Quarantine Darkroom Sale Changes Everything

It sounds crazy because it was. I made the whole thing up late one night, in about an hour, and it went live the next day. It was radical and difficult and it took all of me. In hindsight, I now see how I needed to be taken entirely -out of my own mind and tossed into a physical challenge that required all of my faculties at full attention. I sold hundreds of prints, mostly to my peers, over the course of ten days. I completely cleared my super-top-secret credit card debt and had money in the bank for the first time in my career. A few months later I did another sale, and then another. Jim Vrba was following me around like a shadow because he’d never seen anything like this from me. It wasn’t long after, that he officially retired from a job he had held for thirty-nine years. He was very good at what he did and yet, he always hated it. I was, for the first time, contributing to my family’s financial life, and he was relieved of dead weight. He then became my full-time assistant who, I’m happy to report, shows up for work on time with a good attitude.


We Bought The Farm

So maybe you’ve finished your cup of coffee or your glass of wine and maybe you’re wondering what happens next…well, a whole lot. Aside from our two senior citizen dogs, Jim and I were living in an empty nest; our family home of fifteen years, in a family neighborhood of Chapel Hill, with the best school district I could find. Jim Vrba has never been big on change. I run towards it…I would rather be scared than bored. I felt ready for an adventure. Thirty years together and every home was chosen with the children as the priority. I started to wish for a little land. I was blown away when I finally mustered up the guts to say it out loud and he liked the idea. A few months later we randomly stumbled upon a little farm house in the horse country just outside of Hillsborough. We could only walk through the backyard that first evening. I was wearing pajamas. The bucolic scene was beyond anything I had pictured in my mind. It was big sky and romantic with animals grazing as far as you could see.  A goat named Lucky ran up and jumped on the fence to eagerly introduce himself. I turned around and said, “we have to live here.” We had not stepped foot in the house. Twenty-four hours later, we did in fact, buy the farm.


The house is less than half the size of what we left. I’ve made my studio space above the detached garage. I refused insulation or real walls and instead painted every inch in a warm white. It feels chapel-like and I love it. I am almost finished building the darkroom which is below the studio. It is the stuff dreams are made of. I don’t think it would have happened if not for Jim. He tolerated my self doubt and constant questioning but he never seriously entertained the idea that there wouldn’t be a working darkroom. It certainly helps to have people in your life who believe in you when you do not. He never waivers in his support of my work. Thankfully I have him, and a few others.


So here at Flying V, I wake up early, pour my coffee, spend time in my very first real garden, feed my four chickens and the goats, make the bed, take a good look around, and then get to work. Homa owns the barn next door and he pops in to talk about the weather or the animals or life. He helps us and we help him. He’s become family.

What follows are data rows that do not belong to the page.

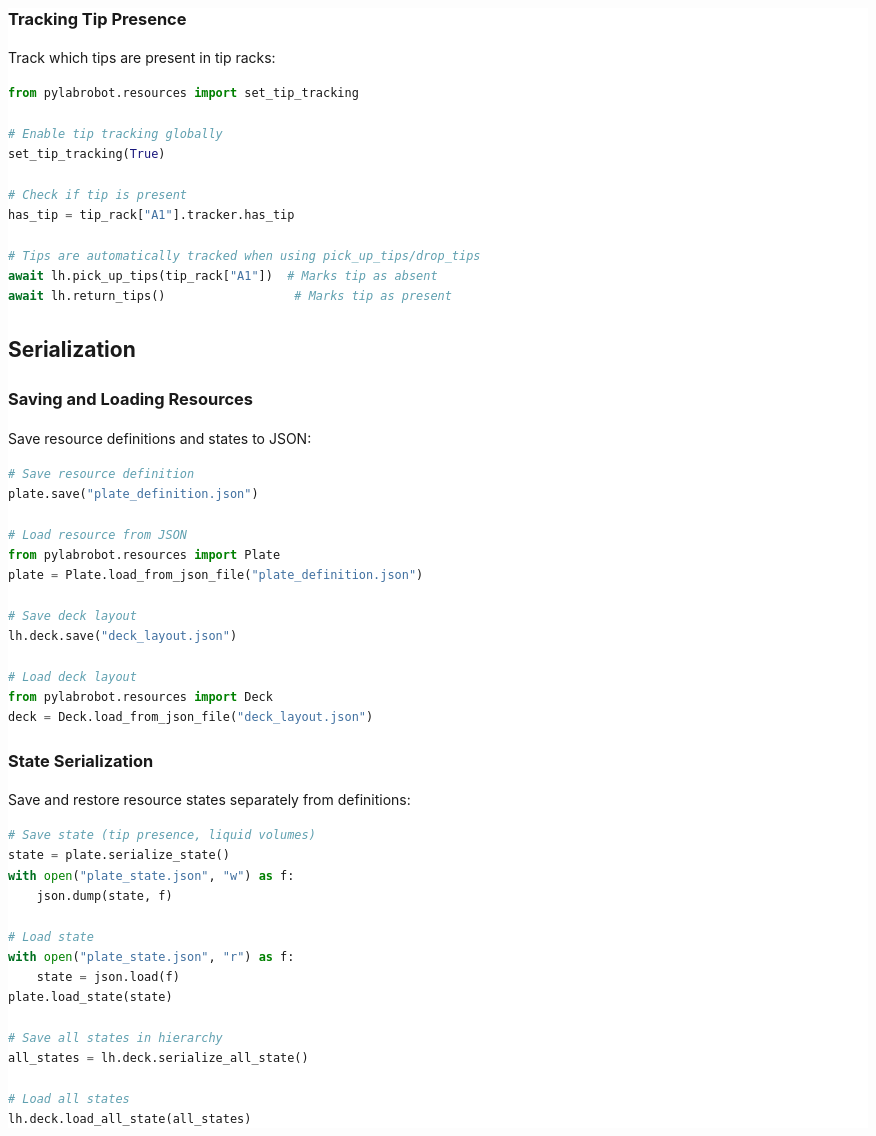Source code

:### Tracking Tip Presence

Track which tips are present in tip racks:

```python
from pylabrobot.resources import set_tip_tracking

# Enable tip tracking globally
set_tip_tracking(True)

# Check if tip is present
has_tip = tip_rack["A1"].tracker.has_tip

# Tips are automatically tracked when using pick_up_tips/drop_tips
await lh.pick_up_tips(tip_rack["A1"])  # Marks tip as absent
await lh.return_tips()                  # Marks tip as present
```

## Serialization

### Saving and Loading Resources

Save resource definitions and states to JSON:

```python
# Save resource definition
plate.save("plate_definition.json")

# Load resource from JSON
from pylabrobot.resources import Plate
plate = Plate.load_from_json_file("plate_definition.json")

# Save deck layout
lh.deck.save("deck_layout.json")

# Load deck layout
from pylabrobot.resources import Deck
deck = Deck.load_from_json_file("deck_layout.json")
```

### State Serialization

Save and restore resource states separately from definitions:

```python
# Save state (tip presence, liquid volumes)
state = plate.serialize_state()
with open("plate_state.json", "w") as f:
    json.dump(state, f)

# Load state
with open("plate_state.json", "r") as f:
    state = json.load(f)
plate.load_state(state)

# Save all states in hierarchy
all_states = lh.deck.serialize_all_state()

# Load all states
lh.deck.load_all_state(all_states)
```

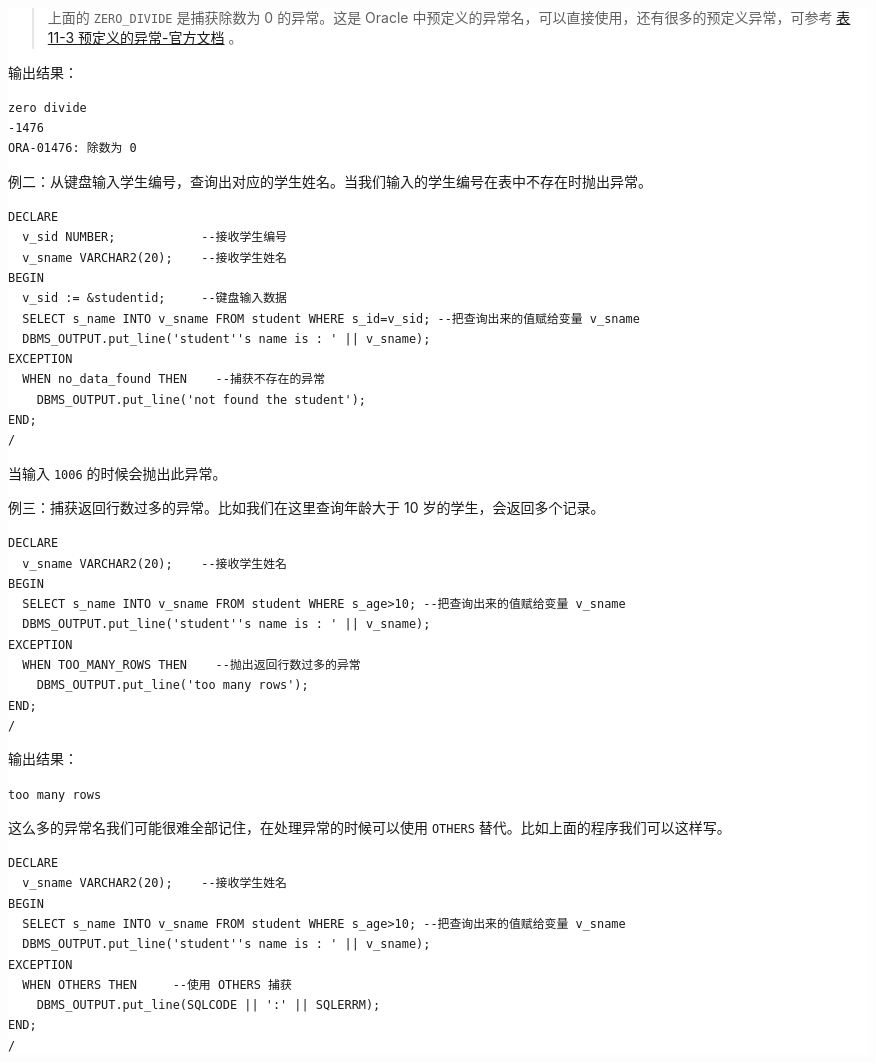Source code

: > 上面的 `ZERO_DIVIDE` 是捕获除数为 0 的异常。这是 Oracle 中预定义的异常名，可以直接使用，还有很多的预定义异常，可参考 [表11-3 预定义的异常-官方文档](https://docs.oracle.com/en/database/oracle/oracle-database/12.2/lnpls/plsql-error-handling.html#GUID-8C327B4A-71FA-4CFB-8BC9-4550A23734D6) 。

输出结果：

```
zero divide
-1476
ORA-01476: 除数为 0
```

例二：从键盘输入学生编号，查询出对应的学生姓名。当我们输入的学生编号在表中不存在时抛出异常。

```plsql
DECLARE
  v_sid NUMBER;            --接收学生编号
  v_sname VARCHAR2(20);    --接收学生姓名
BEGIN
  v_sid := &studentid;     --键盘输入数据
  SELECT s_name INTO v_sname FROM student WHERE s_id=v_sid; --把查询出来的值赋给变量 v_sname
  DBMS_OUTPUT.put_line('student''s name is : ' || v_sname);
EXCEPTION
  WHEN no_data_found THEN    --捕获不存在的异常
    DBMS_OUTPUT.put_line('not found the student');
END;
/
```

当输入 `1006` 的时候会抛出此异常。

例三：捕获返回行数过多的异常。比如我们在这里查询年龄大于 10 岁的学生，会返回多个记录。

```plsql
DECLARE
  v_sname VARCHAR2(20);    --接收学生姓名
BEGIN
  SELECT s_name INTO v_sname FROM student WHERE s_age>10; --把查询出来的值赋给变量 v_sname
  DBMS_OUTPUT.put_line('student''s name is : ' || v_sname);
EXCEPTION
  WHEN TOO_MANY_ROWS THEN    --抛出返回行数过多的异常
    DBMS_OUTPUT.put_line('too many rows');
END;
/
```

输出结果：

```
too many rows
```

这么多的异常名我们可能很难全部记住，在处理异常的时候可以使用 `OTHERS` 替代。比如上面的程序我们可以这样写。

```plsql
DECLARE
  v_sname VARCHAR2(20);    --接收学生姓名
BEGIN
  SELECT s_name INTO v_sname FROM student WHERE s_age>10; --把查询出来的值赋给变量 v_sname
  DBMS_OUTPUT.put_line('student''s name is : ' || v_sname);
EXCEPTION
  WHEN OTHERS THEN     --使用 OTHERS 捕获
    DBMS_OUTPUT.put_line(SQLCODE || ':' || SQLERRM);
END;
/
```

Thus far, art for me has mostly come from a place of absence, or what’s missing, loneliness to some degree. I don’t know where it will come from now because I am filled to the brim. I don’t know if I’ll make great art. I do know I’ll grow old here trying. Doing. Making. Loving. It is enough. I’m fifty-seven years old and this is the happiest time of my life. Never ever give up. Ever.


I still think about Harriett. I miss her. She was a mighty force and she ran a tight coop. I want to be just like her.